GM's interest in the shares reflects the complexity of the tax consequences in the case, says Jeffrey Coyne, senior lecturing fellow at the Duke University School of Law, a management consultant who specializes in reorganizing troubled companies. Two problems exist, Coyne says. First, under Section 368 G of the tax code, tax losses can be transferred only in connection with a bankruptcy reorganization plan. But under Section 363 of the bankruptcy code, which GM is pursuing, there is no reorganization plan; rather, there is a sale of assets to another entity. And because it involves a sale of assets, the 363 sale bankruptcy process does not normally allow for tax loss transfers. Secondly, under tax law, tax losses can pass only to companies whose owners controlled at least 50% of the predecessor company -- not the case in the GM bankruptcy. Normally, in a Chapter 11 bankruptcy, "some or all of the (tax-loss carry forwards) can disappear if the shareholders with 5% or more ownership in either the holding company or any subsidiary make major changes in their holdings," Coyne says. "The purpose of the law is to keep the benefit of the tax-loss carry forward for the people who had actual ownership of the company and lost the money." In the GM case, "everybody had to agree that it's a sale, not a plan, because under a plan, protections for the creditors would kick in," Coyne said. "So, to conform to 363 law and get past the creditors' objections, the judge made a ruling that the transfer of assets to new GM is not a plan (but a sale)."

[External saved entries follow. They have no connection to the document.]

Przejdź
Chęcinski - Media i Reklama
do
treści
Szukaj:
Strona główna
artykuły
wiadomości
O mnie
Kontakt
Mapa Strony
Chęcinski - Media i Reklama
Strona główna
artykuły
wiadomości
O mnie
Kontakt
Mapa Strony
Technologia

Meanwhile, Coyne says, the GM master asset sale agreement "seeks to sweep the tax benefits into the sale, which is a narrow bridge on which to transfer such a large and complex asset." In a sense, Coyne notes, the discussion is immaterial because the only party that would object to a transaction that unreasonably minimizes tax liability is the U.S. Treasury. And in this case, the U.S. Treasury is the new majority owner of GM. Among other automakers' shares Tuesday afternoon Ford ( F) closed Tuesday at $5.84, up 15 cents; Toyota ( TM) finished at $75.45, up 86 cents; and Nissan ( NSANY) was at $11.91, up 61 cents.